Provided information:
Segment Open

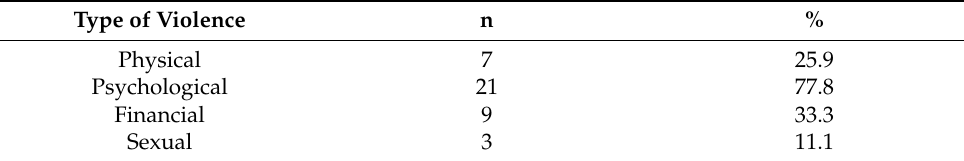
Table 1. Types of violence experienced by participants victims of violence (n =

Segment Closed
Segment Open

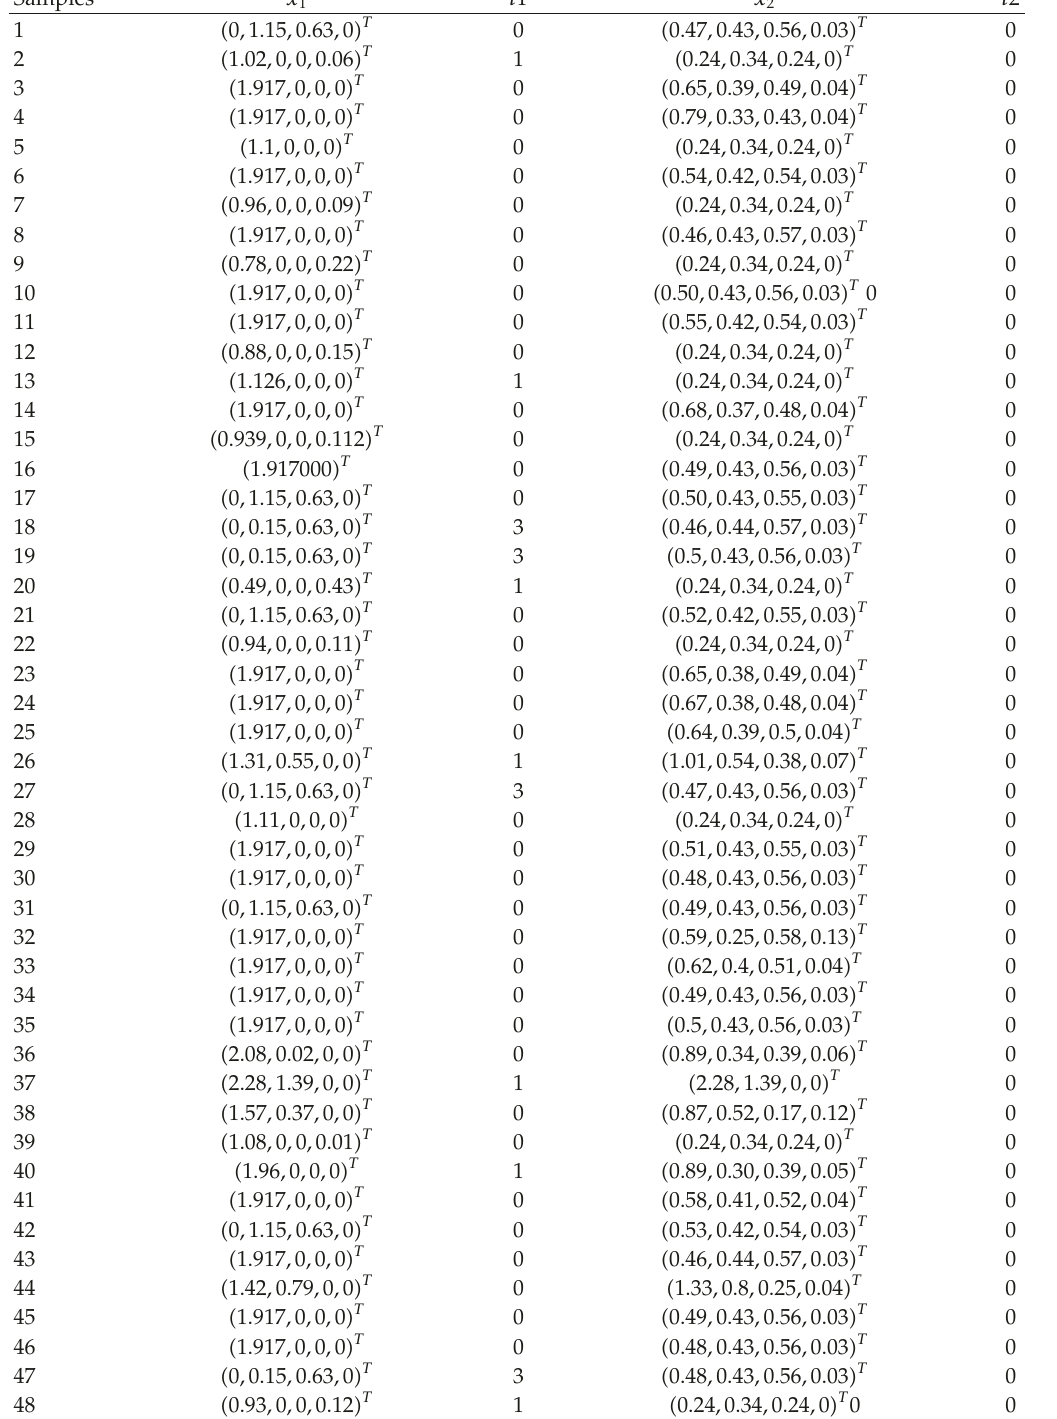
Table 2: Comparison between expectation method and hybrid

Segment Closed
Segment Open

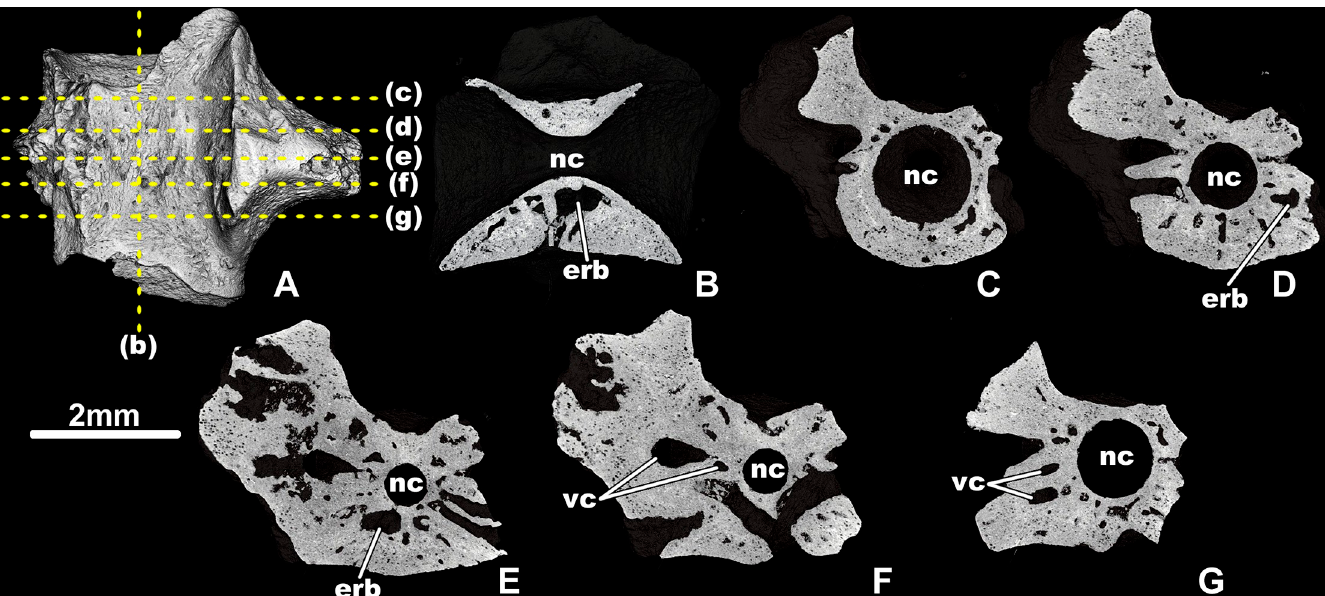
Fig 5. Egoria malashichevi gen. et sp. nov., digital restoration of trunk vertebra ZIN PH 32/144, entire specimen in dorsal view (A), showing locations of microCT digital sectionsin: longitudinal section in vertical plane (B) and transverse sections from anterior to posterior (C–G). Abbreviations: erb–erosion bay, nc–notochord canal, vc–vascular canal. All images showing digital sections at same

Segment Closed

Problem requirements:
Pull out all lines of the data with the string "Table".

Problem solution:
Table 1. Types of violence experienced by participants victims of violence (n =
Table 2: Comparison between expectation method and hybrid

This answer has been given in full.